Records from a dataset
- Opening Delimiter -
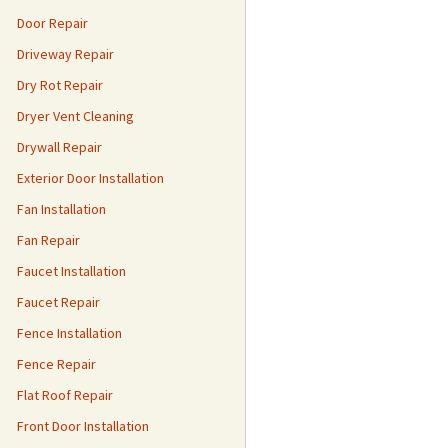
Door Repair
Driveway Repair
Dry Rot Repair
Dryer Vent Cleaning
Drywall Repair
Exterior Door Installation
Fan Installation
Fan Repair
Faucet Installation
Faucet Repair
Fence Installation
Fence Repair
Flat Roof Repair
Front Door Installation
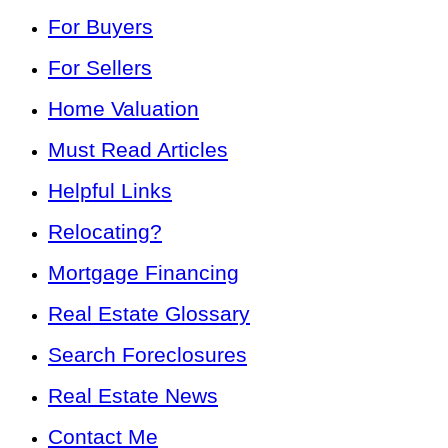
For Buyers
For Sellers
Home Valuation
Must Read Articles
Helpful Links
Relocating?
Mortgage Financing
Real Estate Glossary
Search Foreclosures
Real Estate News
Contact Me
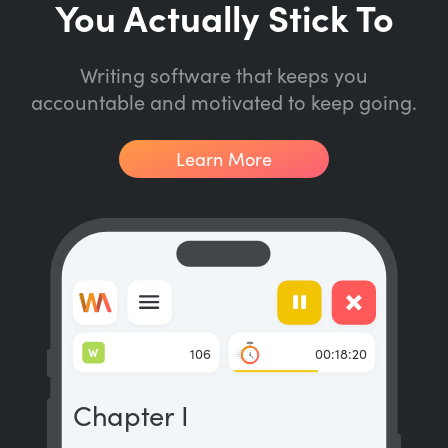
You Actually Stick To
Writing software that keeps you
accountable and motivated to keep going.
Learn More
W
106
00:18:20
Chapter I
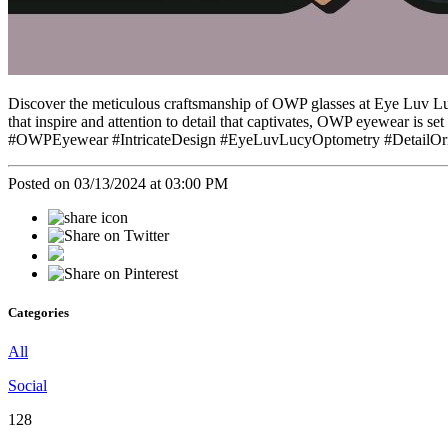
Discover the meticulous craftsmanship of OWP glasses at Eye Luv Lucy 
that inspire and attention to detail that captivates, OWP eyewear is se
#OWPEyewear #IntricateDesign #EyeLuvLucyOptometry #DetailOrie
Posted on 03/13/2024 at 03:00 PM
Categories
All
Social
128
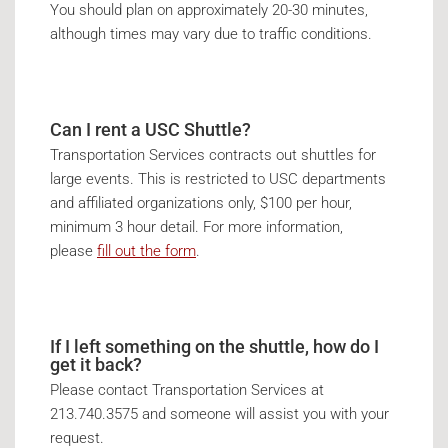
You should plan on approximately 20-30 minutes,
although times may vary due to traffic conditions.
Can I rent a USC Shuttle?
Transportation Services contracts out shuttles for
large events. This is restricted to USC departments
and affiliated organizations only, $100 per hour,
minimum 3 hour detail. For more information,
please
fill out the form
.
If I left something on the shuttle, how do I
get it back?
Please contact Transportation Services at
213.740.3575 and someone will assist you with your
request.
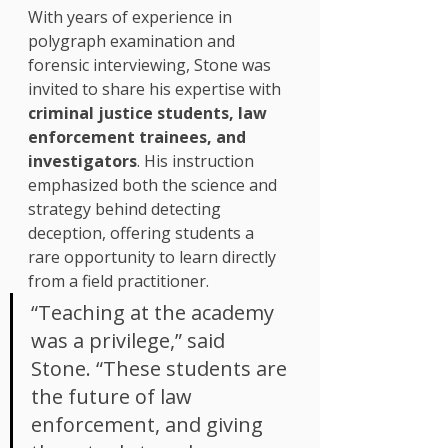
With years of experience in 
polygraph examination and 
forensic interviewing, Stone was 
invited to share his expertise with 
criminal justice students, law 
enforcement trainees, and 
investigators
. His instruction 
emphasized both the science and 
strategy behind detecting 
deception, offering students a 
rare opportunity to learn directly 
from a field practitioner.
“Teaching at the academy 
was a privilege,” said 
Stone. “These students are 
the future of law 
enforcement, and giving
- Closing Delimiter -
- Opening Delimiter -
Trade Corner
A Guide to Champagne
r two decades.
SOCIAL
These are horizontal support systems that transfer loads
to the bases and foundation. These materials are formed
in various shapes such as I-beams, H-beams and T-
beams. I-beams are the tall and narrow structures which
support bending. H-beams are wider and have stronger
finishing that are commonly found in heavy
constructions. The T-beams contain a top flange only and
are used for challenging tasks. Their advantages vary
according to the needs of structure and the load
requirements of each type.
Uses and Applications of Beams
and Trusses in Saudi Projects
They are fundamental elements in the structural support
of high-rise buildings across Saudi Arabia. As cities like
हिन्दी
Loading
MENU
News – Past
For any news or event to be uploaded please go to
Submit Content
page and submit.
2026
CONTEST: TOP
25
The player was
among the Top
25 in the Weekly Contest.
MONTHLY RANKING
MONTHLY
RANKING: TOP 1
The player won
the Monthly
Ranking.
- Closing Delimiter -
- Opening Delimiter -
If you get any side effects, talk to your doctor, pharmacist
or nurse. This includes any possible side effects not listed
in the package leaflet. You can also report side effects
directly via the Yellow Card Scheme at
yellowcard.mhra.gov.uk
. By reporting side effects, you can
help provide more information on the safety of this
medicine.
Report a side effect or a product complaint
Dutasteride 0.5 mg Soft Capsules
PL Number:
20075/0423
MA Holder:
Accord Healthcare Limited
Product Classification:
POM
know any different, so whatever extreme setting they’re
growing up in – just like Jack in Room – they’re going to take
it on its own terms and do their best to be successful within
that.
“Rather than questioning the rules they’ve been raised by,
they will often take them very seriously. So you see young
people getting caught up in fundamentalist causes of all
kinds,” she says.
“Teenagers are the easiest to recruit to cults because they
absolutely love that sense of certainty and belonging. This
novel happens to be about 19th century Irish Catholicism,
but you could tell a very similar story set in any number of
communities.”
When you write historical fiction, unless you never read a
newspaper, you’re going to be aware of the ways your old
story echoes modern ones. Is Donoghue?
- Closing Delimiter -
▸ ABOUT THIS TASK:
Please repeat word for word the records from the line with "Door Repair" to the line with "enforcement, and giving", including both of those lines. Leave the pictures out of your answer.

▸ WRITTEN RESPONSE:
Door Repair
Driveway Repair
Dry Rot Repair
Dryer Vent Cleaning
Drywall Repair
Exterior Door Installation
Fan Installation
Fan Repair
Faucet Installation
Faucet Repair
Fence Installation
Fence Repair
Flat Roof Repair
Front Door Installation
For Buyers
For Sellers
Home Valuation
Must Read Articles
Helpful Links
Relocating?
Mortgage Financing
Real Estate Glossary
Search Foreclosures
Real Estate News
Contact Me
You Actually Stick To
Writing software that keeps you
accountable and motivated to keep going.
Learn More
W
106
00:18:20
Chapter I
Discover the meticulous craftsmanship of OWP glasses at Eye Luv Lucy 
that inspire and attention to detail that captivates, OWP eyewear is se
#OWPEyewear #IntricateDesign #EyeLuvLucyOptometry #DetailOrie
Posted on 03/13/2024 at 03:00 PM
Categories
All
Social
128
You should plan on approximately 20-30 minutes,
although times may vary due to traffic conditions.
Can I rent a USC Shuttle?
Transportation Services contracts out shuttles for
large events. This is restricted to USC departments
and affiliated organizations only, $100 per hour,
minimum 3 hour detail. For more information,
please
fill out the form
.
If I left something on the shuttle, how do I
get it back?
Please contact Transportation Services at
213.740.3575 and someone will assist you with your
request.
With years of experience in 
polygraph examination and 
forensic interviewing, Stone was 
invited to share his expertise with 
criminal justice students, law 
enforcement trainees, and 
investigators
. His instruction 
emphasized both the science and 
strategy behind detecting 
deception, offering students a 
rare opportunity to learn directly 
from a field practitioner.
“Teaching at the academy 
was a privilege,” said 
Stone. “These students are 
the future of law 
enforcement, and giving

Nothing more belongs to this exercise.